▶ _RECORD SET_
__________

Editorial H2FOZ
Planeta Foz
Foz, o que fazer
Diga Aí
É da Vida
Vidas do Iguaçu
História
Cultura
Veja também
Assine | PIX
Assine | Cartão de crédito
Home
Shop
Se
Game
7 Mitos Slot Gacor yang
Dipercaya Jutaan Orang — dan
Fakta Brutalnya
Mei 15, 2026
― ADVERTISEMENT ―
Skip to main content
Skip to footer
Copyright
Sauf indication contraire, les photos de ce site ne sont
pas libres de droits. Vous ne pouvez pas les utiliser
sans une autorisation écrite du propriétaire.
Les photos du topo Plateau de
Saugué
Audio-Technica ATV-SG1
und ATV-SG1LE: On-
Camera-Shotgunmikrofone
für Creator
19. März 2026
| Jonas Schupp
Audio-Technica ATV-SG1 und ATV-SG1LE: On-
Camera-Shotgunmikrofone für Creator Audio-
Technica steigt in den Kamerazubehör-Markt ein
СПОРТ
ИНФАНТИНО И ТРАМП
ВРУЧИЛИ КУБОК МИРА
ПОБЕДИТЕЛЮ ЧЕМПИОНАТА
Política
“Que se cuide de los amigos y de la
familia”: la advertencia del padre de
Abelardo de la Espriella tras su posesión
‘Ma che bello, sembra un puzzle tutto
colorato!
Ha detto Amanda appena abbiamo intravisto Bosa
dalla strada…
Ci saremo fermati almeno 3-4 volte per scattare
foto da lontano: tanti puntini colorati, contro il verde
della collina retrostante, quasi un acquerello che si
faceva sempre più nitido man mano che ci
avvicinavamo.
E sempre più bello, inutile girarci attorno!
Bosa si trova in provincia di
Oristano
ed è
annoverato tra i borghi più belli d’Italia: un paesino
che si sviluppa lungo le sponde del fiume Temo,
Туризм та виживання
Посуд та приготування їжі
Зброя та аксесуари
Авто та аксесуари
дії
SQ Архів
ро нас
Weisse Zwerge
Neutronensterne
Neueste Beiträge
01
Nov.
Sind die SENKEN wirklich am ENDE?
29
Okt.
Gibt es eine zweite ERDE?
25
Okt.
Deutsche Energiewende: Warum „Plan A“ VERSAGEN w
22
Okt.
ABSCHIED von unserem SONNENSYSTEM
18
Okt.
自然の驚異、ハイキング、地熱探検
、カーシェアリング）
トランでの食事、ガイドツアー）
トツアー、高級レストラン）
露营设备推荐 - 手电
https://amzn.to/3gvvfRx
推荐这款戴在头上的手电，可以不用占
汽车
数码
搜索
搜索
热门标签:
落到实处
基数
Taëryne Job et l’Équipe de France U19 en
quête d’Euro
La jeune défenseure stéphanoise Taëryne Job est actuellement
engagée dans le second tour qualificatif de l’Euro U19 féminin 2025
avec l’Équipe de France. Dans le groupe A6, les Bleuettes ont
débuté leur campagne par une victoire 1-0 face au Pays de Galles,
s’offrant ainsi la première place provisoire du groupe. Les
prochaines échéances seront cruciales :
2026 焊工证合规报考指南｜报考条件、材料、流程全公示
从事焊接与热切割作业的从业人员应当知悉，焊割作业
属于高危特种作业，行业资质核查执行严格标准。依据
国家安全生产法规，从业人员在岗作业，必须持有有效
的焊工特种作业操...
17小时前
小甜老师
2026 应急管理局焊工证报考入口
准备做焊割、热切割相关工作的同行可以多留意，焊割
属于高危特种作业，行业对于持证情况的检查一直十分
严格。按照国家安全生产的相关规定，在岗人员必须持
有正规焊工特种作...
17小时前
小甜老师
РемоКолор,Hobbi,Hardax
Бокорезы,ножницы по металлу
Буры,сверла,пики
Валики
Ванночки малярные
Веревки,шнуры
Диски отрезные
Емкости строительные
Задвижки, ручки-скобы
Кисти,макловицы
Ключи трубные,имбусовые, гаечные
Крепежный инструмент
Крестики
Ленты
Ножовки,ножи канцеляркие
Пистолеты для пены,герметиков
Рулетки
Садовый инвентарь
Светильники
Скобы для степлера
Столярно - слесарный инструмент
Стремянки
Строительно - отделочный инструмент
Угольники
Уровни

__________

▶ _PROBLEM TO WORK ON_
Copy each line holding "Euro" from the material above.

▶ _RESULT OF THE TASK_
quête d’Euro
engagée dans le second tour qualificatif de l’Euro U19 féminin 2025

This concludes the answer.